Sikapi Penolakan Pendirian Gereja HKBP di Cilegon, Kemenag Minta Wali Kota Penuhi Hak Konstitusi Penduduk

  • Bagikan
Ketua DPRD Kota Cilegon Isro Miraj (kiri) bersama ulama dan masyarakat di kantor DPRD Kota Cilegon, Rabu (7/9/2022). Ulama dan masyarakat ini menyatakan menolak pembangunan gereja di Cilegon. (FOTO: Radar Banten/TIMEX)

JAKARTA, TIMEXKUPANG.FAJAR.CO.ID-Pembangunan rumah ibadah atau Gereja Huria Kristen Batak Protestan (HKBP) Maranatha di Cikuasa, Kelurahan Geram, Kecamatan Grogol, Kota Cilegon, Provinsi Banten tak semulus yang diharapkan.

Sekelompok orang yang tergabung dalam Komite Penyelamat Kearifan Lokal Kota Cilegon menolak adanya pendidikan gereja di Cilegon. Hal ini mendapat perhatian serius Kementerian Agama (Kemenag).

Cuplikan materi:
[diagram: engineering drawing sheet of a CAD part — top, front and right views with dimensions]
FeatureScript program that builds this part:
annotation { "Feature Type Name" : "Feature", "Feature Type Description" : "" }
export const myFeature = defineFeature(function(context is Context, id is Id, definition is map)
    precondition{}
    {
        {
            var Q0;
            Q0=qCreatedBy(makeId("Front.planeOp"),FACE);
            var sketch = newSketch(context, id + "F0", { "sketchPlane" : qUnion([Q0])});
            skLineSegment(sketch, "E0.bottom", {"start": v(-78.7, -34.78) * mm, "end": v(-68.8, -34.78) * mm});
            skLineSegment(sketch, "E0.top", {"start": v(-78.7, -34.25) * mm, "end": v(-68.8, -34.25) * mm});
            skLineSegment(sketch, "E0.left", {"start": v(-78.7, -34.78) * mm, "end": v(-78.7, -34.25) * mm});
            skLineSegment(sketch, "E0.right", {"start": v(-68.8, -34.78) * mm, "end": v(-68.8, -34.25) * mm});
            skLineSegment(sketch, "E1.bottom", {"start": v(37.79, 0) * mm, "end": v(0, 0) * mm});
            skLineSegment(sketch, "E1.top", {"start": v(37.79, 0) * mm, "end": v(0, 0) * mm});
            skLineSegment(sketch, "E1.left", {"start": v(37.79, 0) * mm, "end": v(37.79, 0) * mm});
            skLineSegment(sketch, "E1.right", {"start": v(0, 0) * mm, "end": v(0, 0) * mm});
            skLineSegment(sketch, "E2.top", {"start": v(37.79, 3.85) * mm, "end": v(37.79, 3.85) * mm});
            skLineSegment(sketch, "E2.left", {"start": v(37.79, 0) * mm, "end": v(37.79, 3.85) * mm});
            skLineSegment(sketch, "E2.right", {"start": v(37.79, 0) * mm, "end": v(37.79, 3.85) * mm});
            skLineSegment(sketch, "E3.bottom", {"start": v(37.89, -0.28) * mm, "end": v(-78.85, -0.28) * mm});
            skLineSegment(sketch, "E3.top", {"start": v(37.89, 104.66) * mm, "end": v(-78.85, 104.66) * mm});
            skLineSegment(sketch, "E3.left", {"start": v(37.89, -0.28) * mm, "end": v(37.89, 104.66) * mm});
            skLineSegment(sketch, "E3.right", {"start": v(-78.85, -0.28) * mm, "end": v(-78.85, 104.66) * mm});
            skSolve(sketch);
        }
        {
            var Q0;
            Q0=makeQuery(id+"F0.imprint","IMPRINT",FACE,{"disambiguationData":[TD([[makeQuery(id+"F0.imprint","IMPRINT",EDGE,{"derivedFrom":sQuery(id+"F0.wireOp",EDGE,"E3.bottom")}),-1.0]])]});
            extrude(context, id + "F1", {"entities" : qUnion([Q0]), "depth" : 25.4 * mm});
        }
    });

Yang perlu dikerjakan:
- A) Menurut bacaan tentang gereja HKBP di Cilegon, di kelurahan mana Gereja HKBP Maranatha hendak dibangun?
- B) Lanjutkan berita tentang penolakan pembangunan gereja HKBP di Cilegon dari titik terakhirnya.
Materi tersebut tidak berkaitan dengan bacaan.

Kunci jawaban:
- A) Kelurahan Geram.

- B)
Kepala Pusat Kerukunan Umat Beragama (PKUB) Kemenag, Wawan Djunaedi meminta semua kepala daerah, termasuk Wali Kota Cilegon, Helldy Agustian agar berupaya semaksimal mungkin memenuhi hak-hak konstitusi setiap penduduk.

Menurutnya, terkait pendirian rumah ibadah, sikap kepala daerah seharusnya merujuk pada Peraturan Bersama Menteri Agama dan Menteri Dalam Negeri (PMB) Nomor 9 dan Nomor 8 Tahun 2006. "PMB tersebut mengatur bahwa pendirian rumah ibadah harus memenuhi persyaratan administratif dan persyaratan teknis bangunan gedung," kata Wawan di Jakarta, Sabtu (10/9).

Selain itu, lanjut Wawan, ada juga persyaratan khusus yang harus dipenuhi terkait pendirian rumah ibadah. Pertama, daftar nama dan Kartu Tanda Penduduk (KTP) pengguna rumah ibadah paling sedikit 90 orang yang disahkan oleh pejabat setempat. Kedua, dukungan masyarakat setempat paling sedikit 60 orang yang disahkan oleh lurah/kepala desa.

Ketiga, rekomendasi tertulis kepala kantor departemen agama kabupaten/kota. Keempat, rekomendasi tertulis FKUB kabupaten/kota. Jika persyaratan pertama terpenuhi sedangkan persyaratan kedua belum terpenuhi, pemerintah daerah berkewajiban memfasilitasi tersedianya lokasi pembangunan rumah ibadah.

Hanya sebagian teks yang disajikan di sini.